◆ **Assigned task**
Word for word, restate the records that come next, omitting the images.
◆ ◆ ◆ ◆ ◆ ◆ ◆
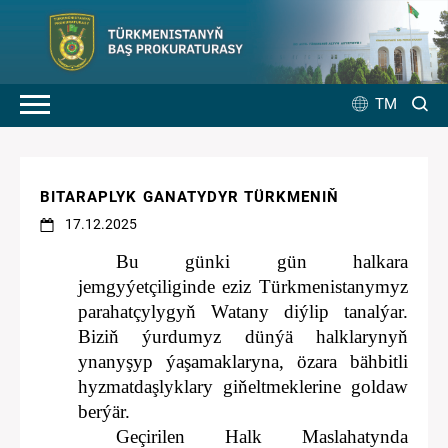
TM
BITARAPLYK GANATYDYR TÜRKMENIŇ
17.12.2025
Bu günki gün halkara
jemgyýetçiliginde eziz Türkmenistanymyz
parahatçylygyň Watany diýlip tanalýar.
Biziň ýurdumyz dünýä halklarynyň
ynanyşyp ýaşamaklaryna, özara bähbitli
hyzmatdaşlyklary giňeltmeklerine goldaw
berýär.
Geçirilen Halk Maslahatynda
◆ ◆ ◆ ◆ ◆ ◆ ◆
◆ **Task result**
TM
BITARAPLYK GANATYDYR TÜRKMENIŇ
17.12.2025
Bu günki gün halkara
jemgyýetçiliginde eziz Türkmenistanymyz
parahatçylygyň Watany diýlip tanalýar.
Biziň ýurdumyz dünýä halklarynyň
ynanyşyp ýaşamaklaryna, özara bähbitli
hyzmatdaşlyklary giňeltmeklerine goldaw
berýär.
Geçirilen Halk Maslahatynda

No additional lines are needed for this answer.